Theory of Relativity

Relativity is a theorem formulated by Albert Einstein, which states that space and time are relative, and all motion must be relative to a frame of reference.

It states:

• There is no absolute reference frame. One can measure velocity if the object or momentum is only in relation to other objects.
• The speed of light is constant irrespective of who measures it or how fast the person measuring it is moving.

Albert Einstein's Theory of Relativity encompasses two theories: Special Relativity Theory and General Relativity Theory.

Special Theory of Relativity

Einstein first introduced this term in the year 1905. It is a theorem that deals with the structure of space-time. Einstein explained this theory based on two postulates -

• The laws of physics are the same for all, irrespective of the observer's velocity.
• The speed of light is always constant regardless of the motion of the light source or the motion of the observer.

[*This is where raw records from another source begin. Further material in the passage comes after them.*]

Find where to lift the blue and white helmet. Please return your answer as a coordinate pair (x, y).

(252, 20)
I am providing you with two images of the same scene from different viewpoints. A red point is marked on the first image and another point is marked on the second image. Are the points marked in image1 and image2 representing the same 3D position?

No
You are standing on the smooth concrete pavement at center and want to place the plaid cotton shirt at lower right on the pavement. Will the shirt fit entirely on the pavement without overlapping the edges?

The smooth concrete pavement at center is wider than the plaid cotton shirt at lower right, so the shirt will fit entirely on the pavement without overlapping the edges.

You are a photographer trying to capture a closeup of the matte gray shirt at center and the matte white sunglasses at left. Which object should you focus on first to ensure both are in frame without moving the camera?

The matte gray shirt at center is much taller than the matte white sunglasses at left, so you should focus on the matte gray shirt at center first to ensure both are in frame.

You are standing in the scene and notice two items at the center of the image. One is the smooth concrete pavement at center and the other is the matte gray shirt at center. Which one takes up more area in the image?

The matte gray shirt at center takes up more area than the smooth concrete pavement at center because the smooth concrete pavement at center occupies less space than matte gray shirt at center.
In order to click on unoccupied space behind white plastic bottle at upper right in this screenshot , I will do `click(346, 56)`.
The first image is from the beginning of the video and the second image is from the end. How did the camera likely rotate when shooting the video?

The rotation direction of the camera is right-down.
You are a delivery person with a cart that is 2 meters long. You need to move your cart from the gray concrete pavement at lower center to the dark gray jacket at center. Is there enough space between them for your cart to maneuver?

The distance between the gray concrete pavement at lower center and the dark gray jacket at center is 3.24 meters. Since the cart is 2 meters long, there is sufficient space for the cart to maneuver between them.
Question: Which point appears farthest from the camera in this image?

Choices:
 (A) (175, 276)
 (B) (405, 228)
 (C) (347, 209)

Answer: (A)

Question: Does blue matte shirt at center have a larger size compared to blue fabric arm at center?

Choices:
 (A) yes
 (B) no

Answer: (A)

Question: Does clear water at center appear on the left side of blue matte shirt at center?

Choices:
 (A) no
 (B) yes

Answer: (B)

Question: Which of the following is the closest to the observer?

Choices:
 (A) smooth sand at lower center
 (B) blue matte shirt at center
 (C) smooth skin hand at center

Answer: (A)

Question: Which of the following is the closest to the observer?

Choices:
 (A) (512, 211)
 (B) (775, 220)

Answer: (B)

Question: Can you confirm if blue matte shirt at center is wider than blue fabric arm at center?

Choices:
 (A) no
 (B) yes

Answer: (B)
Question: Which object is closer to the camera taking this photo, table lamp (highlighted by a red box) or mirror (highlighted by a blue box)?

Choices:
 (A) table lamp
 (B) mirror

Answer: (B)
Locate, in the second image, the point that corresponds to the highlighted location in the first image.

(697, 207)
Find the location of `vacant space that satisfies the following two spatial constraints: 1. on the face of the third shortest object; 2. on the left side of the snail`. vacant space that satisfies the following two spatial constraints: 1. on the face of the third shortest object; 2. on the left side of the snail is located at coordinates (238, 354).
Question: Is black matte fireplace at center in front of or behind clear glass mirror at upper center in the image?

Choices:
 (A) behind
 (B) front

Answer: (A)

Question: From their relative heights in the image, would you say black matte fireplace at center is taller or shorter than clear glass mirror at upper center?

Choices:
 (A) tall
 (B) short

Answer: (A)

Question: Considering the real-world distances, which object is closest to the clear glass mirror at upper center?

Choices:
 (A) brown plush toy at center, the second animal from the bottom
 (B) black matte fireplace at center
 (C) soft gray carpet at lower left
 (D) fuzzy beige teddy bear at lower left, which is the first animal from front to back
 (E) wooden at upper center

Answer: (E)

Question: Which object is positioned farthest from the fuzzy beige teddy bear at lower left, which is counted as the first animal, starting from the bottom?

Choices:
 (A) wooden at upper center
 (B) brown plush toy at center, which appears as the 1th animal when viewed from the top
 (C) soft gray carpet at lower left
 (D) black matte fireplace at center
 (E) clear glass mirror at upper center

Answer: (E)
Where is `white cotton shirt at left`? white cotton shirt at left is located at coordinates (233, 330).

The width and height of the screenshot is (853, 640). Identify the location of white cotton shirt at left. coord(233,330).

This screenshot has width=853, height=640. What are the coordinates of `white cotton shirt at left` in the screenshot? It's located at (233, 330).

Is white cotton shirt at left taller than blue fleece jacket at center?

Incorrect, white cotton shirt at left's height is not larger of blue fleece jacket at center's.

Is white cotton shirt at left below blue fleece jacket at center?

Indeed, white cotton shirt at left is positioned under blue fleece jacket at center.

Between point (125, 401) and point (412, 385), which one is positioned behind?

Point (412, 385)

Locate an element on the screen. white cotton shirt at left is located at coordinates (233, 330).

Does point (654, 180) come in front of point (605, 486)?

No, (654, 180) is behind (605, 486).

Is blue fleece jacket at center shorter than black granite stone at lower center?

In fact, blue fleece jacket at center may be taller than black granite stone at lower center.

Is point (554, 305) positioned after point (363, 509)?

This is the theory which laid the foundation of time travel. According to Einstein, the rate at which time tics decreases with the increase of the person's velocity. But this is hard to notice as the decrease in time is relatively very low compared to the increase in time. So, it can be assumed that if you can equal the velocity of light, you will be in a situation where time is still. This phenomenon is called Time Dilation. There are other surprising consequences of this theory, such as -

• Relativity of simultaneity - two actions, simultaneous for one person, may not be simultaneous for another person in relative motion.
• Length Shrinking: Objects are measured and appear shorter in the direction they are moving with respect to the observer.
• Mass - Energy Equivalence: Study of relativity led to one of the greatest inventions, i.e., $E = mc^2$ where E is Energy, m stands for mass and c for the velocity of light. Many scientists observed that the object's mass increases with the velocity but never knew how to calculate it. This equation is the answer to their problem, which explains that the increased relativistic weight of the object is equal to the kinetic energy divided by the square of the speed of light.

General Theory of Relativity

General Relativity theory, developed by Einstein in 1907-1915, states that being at rest in the gravitational field and accelerating are identical physically. For example, an observer can see the ball fall the same way on the rocket and on Earth. This is due to the rocket's acceleration, which equals 9.8 m/s^2. This theory relates to Newton’s gravitational theory and special relativity.

Some Consequences of General Relativity are :

• Gravitational Time Dilation: Gravity influences the passage of time. Clocks in the deeper gravitational wells run slower than in general gravitational levels.
• Light rays will bend in the gravitational field.
• The universe is expanding, and parts of it are moving away from Earth faster than the speed of light.

Difference Between Special and General Theory of Relativity

Frame Of Reference

A frame of reference is a set of coordinates that can be used to determine the positions and velocities of objects in that frame. It is a standard relative to which motion and rest may be measured.

A relativistic reference frame includes the coordinate time, which does not equate across different reference frames moving relatively to each other. This differs from Galilean relativity, in which all possible coordinate times are essentially equivalent.

If we ask A what velocity of B is, he will say it is at rest. But if we ask the same question to C, he will say B is moving with a velocity V in the positive X direction. So we can see before specifying the velocity we have to specify in which frame we are or in simple terms, we need to define a frame of reference.

Types of Frame of Reference

• Inertial Frame of Reference

  An inertial frame of reference is a frame where Newton's law holds true. That means if no external force is acting on a body it will stay at rest or remain in uniform motion. Suppose a body is kept on the surface of the earth, for a person on earth it is at rest while for a person on the moon it is in motion.

Actually, the term inertial frame is relative i.e. first we assume a reference frame to be the inertial frame of reference. So a more general definition of an inertial frame would be: Inertial frame is at rest or moves with constant velocity with respect to my assumed inertial reference frame.

• Non-Inertial Frame of Reference

  Now we can define a non-inertial frame as a frame that is accelerated with respect to the assumed inertial frame of reference. Newton's law will not hold true in these frames. So in the above example if I assume earth to be an inertial reference frame the moon becomes a non-inertial reference frame as it is in accelerated motion with respect to earth. But if we want to make Newto's law hold here we need to take some mysterious forces also known as pseudo forces.

Is earth an inertial frame of reference?

Earth can not be a inertial frame of reference because it is revolving around the sun and also on its own axis. A accelerated object can't be taken as inertial frame of reference and a reference frame attached to an non-inertial frame also can't be taken as inertial frame of reference.